== Segment start ==
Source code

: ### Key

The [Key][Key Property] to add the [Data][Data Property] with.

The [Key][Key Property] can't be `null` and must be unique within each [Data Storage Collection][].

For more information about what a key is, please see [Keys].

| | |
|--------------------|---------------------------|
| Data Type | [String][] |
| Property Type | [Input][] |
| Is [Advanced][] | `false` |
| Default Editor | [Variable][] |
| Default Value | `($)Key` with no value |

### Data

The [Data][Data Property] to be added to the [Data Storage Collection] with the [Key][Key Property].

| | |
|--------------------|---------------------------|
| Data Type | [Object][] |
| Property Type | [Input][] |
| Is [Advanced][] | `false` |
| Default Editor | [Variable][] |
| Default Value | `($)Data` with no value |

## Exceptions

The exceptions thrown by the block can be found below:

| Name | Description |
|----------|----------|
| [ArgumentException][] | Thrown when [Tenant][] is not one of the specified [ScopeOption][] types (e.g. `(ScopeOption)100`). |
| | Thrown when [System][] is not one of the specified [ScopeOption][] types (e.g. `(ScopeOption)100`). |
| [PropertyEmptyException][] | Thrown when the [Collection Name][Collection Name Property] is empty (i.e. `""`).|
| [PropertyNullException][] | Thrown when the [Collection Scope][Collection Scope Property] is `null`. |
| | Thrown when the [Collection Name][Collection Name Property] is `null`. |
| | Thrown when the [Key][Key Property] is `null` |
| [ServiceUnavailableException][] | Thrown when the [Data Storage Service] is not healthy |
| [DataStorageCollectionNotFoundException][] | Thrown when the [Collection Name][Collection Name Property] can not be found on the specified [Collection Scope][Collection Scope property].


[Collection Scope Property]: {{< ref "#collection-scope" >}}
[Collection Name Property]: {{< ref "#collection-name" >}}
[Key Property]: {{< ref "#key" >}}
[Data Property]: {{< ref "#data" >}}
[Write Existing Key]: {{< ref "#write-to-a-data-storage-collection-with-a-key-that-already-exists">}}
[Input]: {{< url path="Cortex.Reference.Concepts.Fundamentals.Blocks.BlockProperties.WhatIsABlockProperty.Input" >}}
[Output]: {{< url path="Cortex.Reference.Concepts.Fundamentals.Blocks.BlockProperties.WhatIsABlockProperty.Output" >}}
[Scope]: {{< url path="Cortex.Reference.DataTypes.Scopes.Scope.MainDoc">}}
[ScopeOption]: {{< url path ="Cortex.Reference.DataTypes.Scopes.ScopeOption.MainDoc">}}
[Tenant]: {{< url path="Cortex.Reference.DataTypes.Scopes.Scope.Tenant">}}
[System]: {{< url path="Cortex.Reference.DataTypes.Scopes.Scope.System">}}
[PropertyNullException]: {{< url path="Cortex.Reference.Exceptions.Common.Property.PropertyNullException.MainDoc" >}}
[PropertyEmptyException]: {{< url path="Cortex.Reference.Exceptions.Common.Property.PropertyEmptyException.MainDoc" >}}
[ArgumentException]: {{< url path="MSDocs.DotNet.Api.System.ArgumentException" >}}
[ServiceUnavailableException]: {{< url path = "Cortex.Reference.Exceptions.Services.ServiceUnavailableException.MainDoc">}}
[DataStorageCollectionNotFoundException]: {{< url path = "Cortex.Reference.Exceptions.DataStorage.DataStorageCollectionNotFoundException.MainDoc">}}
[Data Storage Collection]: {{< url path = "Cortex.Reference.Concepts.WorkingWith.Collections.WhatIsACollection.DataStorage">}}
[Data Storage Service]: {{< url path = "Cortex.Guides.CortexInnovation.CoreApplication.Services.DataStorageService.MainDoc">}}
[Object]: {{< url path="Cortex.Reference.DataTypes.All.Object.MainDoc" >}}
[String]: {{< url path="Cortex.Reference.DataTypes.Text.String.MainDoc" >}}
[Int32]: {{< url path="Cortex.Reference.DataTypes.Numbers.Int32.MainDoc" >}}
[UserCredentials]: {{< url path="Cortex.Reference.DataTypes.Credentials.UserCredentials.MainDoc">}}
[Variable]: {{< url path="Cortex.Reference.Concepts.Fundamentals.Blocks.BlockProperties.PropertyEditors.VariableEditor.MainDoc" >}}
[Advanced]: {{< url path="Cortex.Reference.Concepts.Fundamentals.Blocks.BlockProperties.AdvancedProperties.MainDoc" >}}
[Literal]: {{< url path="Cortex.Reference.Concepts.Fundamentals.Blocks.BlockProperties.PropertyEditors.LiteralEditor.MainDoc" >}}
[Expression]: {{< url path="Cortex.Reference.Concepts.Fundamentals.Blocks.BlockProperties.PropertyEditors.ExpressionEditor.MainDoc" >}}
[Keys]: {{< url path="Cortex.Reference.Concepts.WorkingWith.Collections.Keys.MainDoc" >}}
== Segment end ==
== Segment start ==
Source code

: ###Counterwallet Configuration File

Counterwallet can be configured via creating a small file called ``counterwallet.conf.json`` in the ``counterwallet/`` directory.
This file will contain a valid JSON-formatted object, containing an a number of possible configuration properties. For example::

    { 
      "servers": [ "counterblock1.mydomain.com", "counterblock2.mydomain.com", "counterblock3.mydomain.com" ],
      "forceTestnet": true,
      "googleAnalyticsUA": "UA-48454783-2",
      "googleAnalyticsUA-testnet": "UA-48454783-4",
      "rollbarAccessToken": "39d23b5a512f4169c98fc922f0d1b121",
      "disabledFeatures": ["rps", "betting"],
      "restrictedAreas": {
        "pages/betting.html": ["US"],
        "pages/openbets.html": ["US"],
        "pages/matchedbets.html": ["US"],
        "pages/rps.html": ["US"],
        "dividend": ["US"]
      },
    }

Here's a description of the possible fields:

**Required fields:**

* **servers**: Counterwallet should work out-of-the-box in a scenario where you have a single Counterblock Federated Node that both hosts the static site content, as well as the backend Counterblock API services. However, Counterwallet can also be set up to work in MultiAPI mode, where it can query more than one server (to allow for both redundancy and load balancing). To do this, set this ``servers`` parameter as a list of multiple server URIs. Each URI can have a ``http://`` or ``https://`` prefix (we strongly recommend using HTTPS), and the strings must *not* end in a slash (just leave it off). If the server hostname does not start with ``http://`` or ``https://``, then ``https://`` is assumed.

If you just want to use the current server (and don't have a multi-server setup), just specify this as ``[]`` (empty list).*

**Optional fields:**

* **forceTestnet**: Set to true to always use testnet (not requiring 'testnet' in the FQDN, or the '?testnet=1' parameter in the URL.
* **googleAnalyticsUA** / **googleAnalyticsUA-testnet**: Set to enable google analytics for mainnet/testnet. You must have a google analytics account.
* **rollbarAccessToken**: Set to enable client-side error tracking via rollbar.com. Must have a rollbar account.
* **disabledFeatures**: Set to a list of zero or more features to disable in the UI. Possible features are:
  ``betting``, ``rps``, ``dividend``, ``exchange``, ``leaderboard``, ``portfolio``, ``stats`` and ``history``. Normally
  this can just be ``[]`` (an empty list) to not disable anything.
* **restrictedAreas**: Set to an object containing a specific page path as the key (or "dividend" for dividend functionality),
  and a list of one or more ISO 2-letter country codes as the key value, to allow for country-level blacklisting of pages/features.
== Segment end ==
- _Your instructions_
What is needed is one number, the count of lines in the listing above that contain the word "just".

- _Answer section_
3